Batched Gauss-Jordan Elimination for Block-Jacobi Preconditioner Generation on GPUs

TitleBatched Gauss-Jordan Elimination for Block-Jacobi Preconditioner Generation on GPUs
Publication TypeConference Proceedings
Year of Publication2017
AuthorsAnzt, H., J. Dongarra, G. Flegar, and E. S. Quintana-Orti
Conference NameProceedings of the 8th International Workshop on Programming Models and Applications for Multicores and Manycores
Series TitlePMAM'17
Date Published2017-02
Conference LocationNew York, NY, USA
ISBN Number978-1-4503-4883-6
Keywordsblock-Jacobi preconditioner, Gauss-Jordan elimination, graphics processing units (GPUs), iterative methods, matrix inversion, sparse linear systems

In this paper, we design and evaluate a routine for the efficient generation of block-Jacobi preconditioners on graphics processing units (GPUs). Concretely, to exploit the architecture of the graphics accelerator, we develop a batched Gauss-Jordan elimination CUDA kernel for matrix inversion that embeds an implicit pivoting technique and handles the entire inversion process in the GPU registers. In addition, we integrate extraction and insertion CUDA kernels to rapidly set up the block-Jacobi preconditioner.

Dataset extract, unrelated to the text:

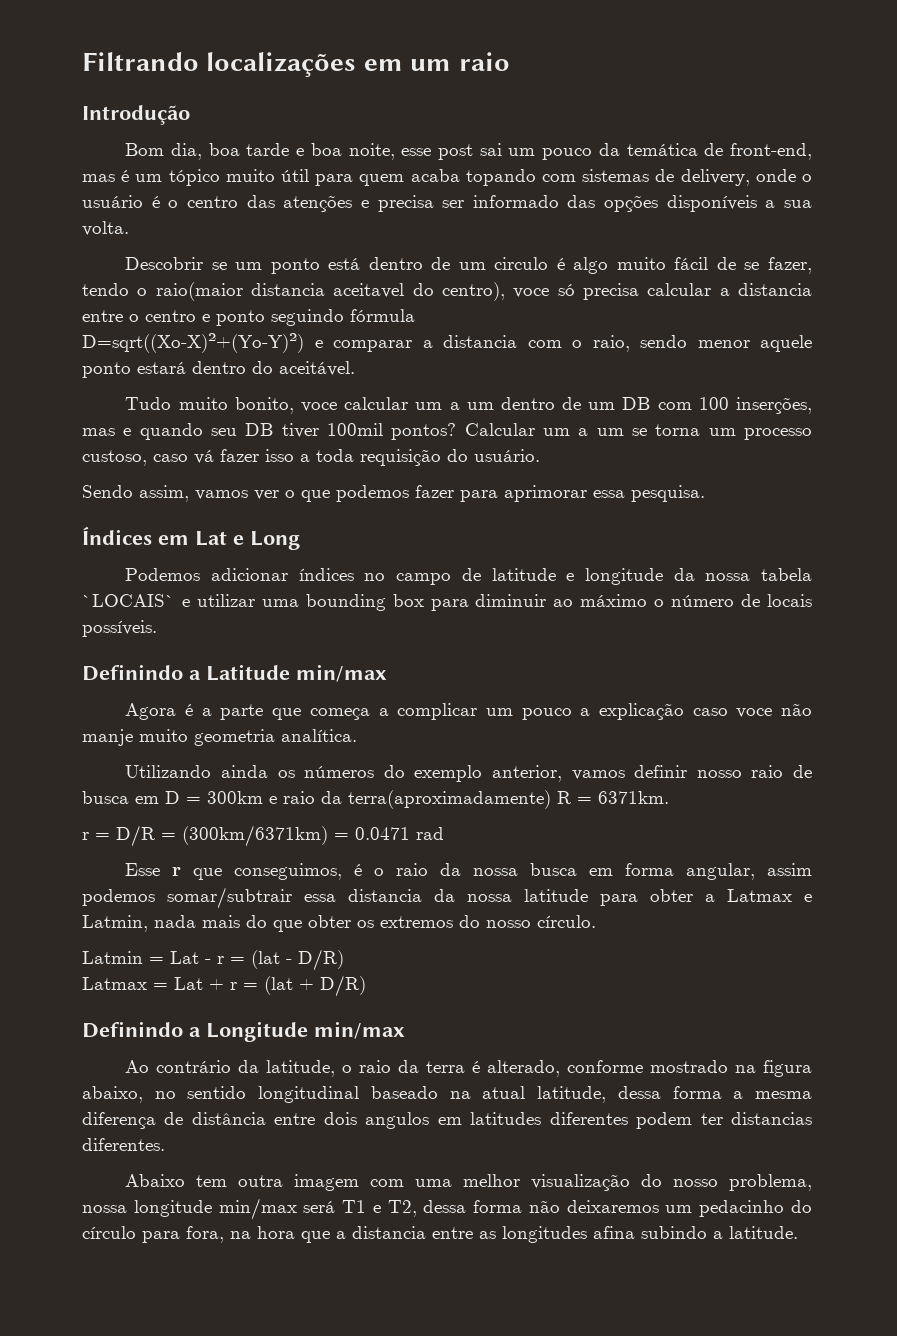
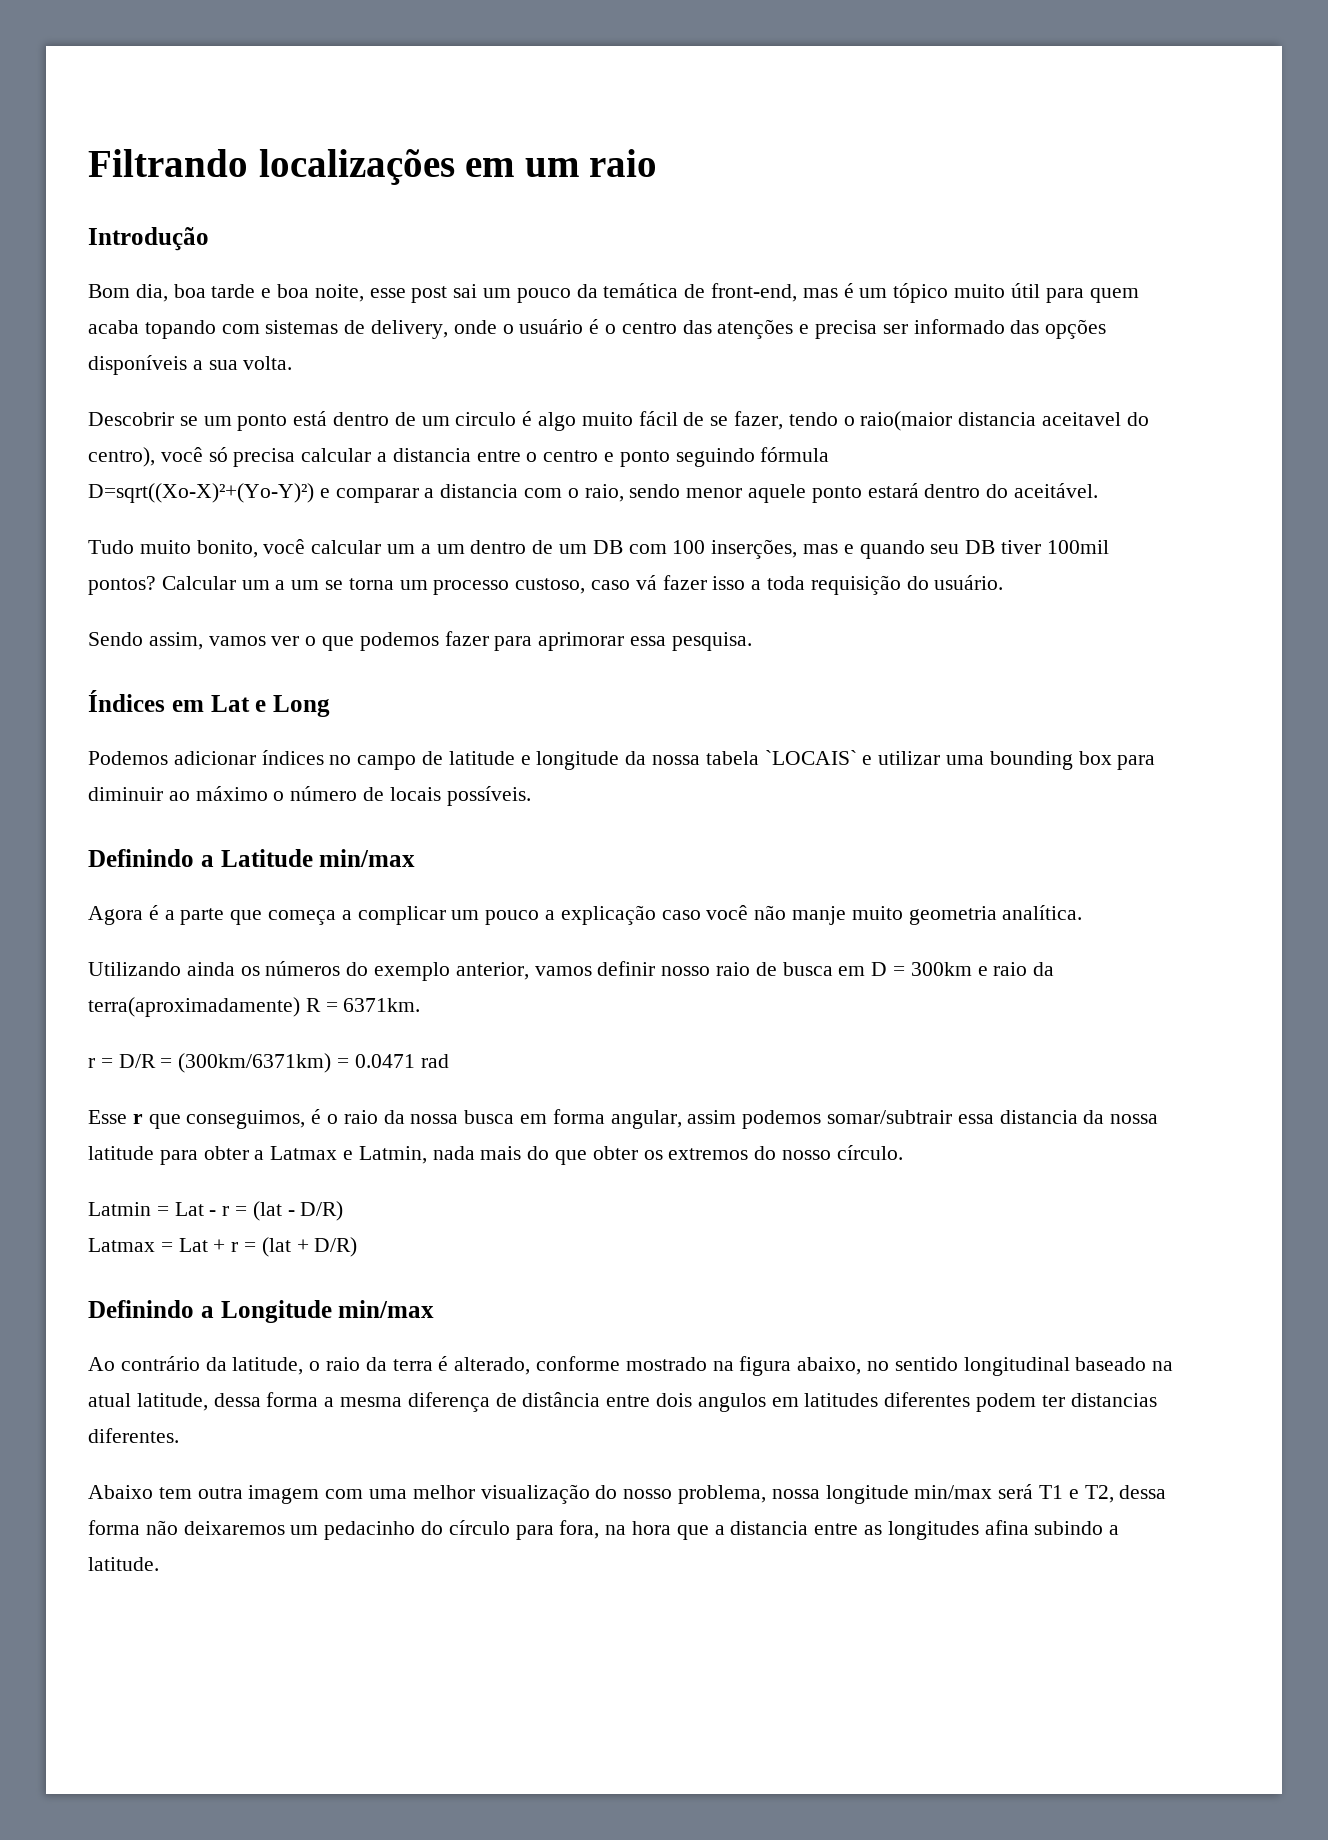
[513,288,550,298] voce -> [160,447,203,462] você
[300,402,337,412] voce -> [263,539,306,554] você
[736,708,773,718] voce -> [706,905,749,920] você

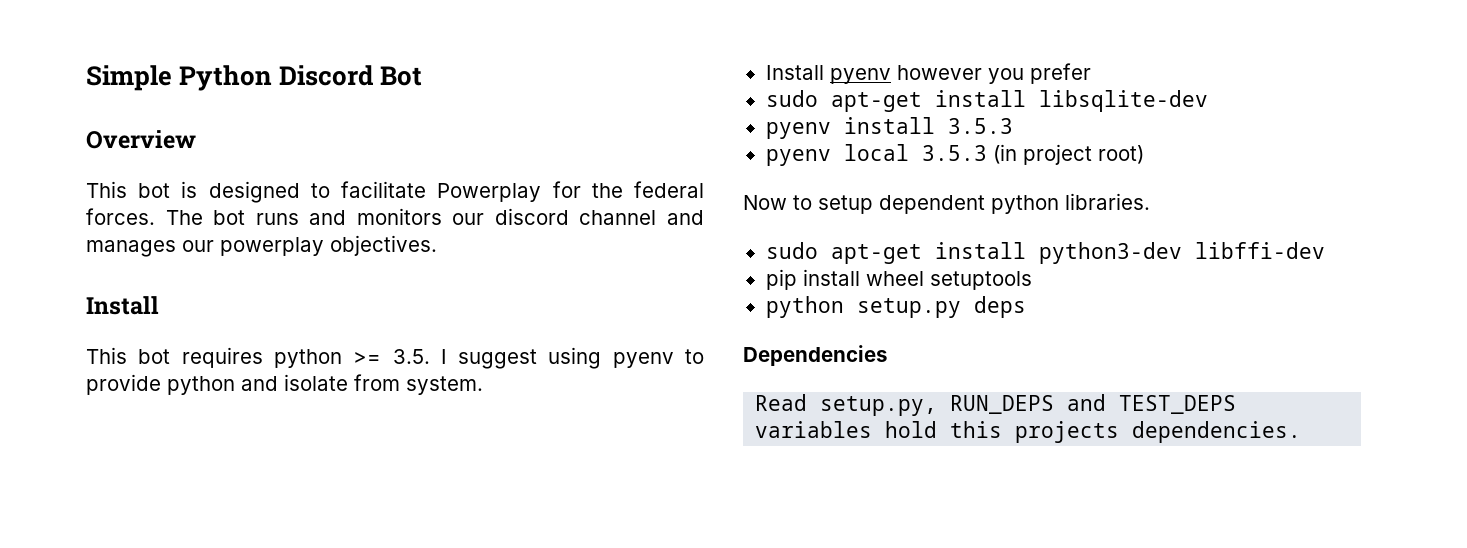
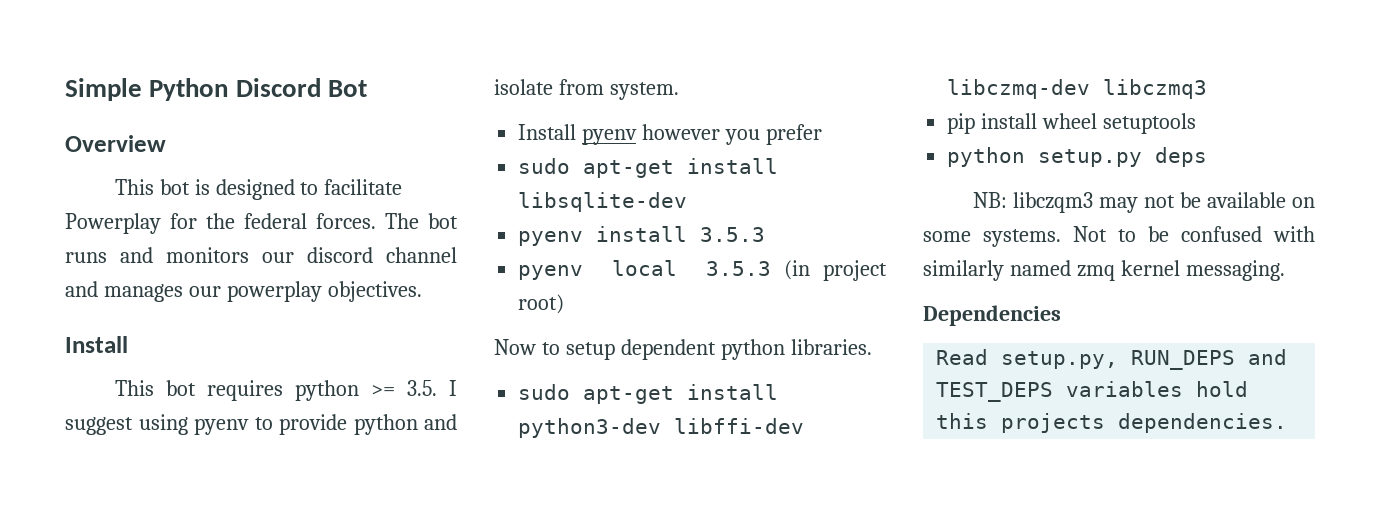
(1325, 250) none -> [947,79,1208,99] libczmq-dev libczmq3
(1026, 307) none -> [972,192,1315,213] [923,226,1315,247] [923,260,1285,281] // NB: libczqm3 may not be available on some systems. Not to be confused with similarly named zmq kernel messaging.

Our experiments compare the performance of our implementation against a sequence of batched routines from the MAGMA library realizing the inversion via the LU factorization with partial pivoting. Furthermore, we evaluate the costs of different strategies for the block-Jacobi extraction and insertion steps, using a variety of sparse matrices from the SuiteSparse matrix collection. Finally, we assess the efficiency of the complete block-Jacobi preconditioner generation in the context of an iterative solver applied to a set of computational science problems, and quantify its benefits over a scalar Jacobi preconditioner.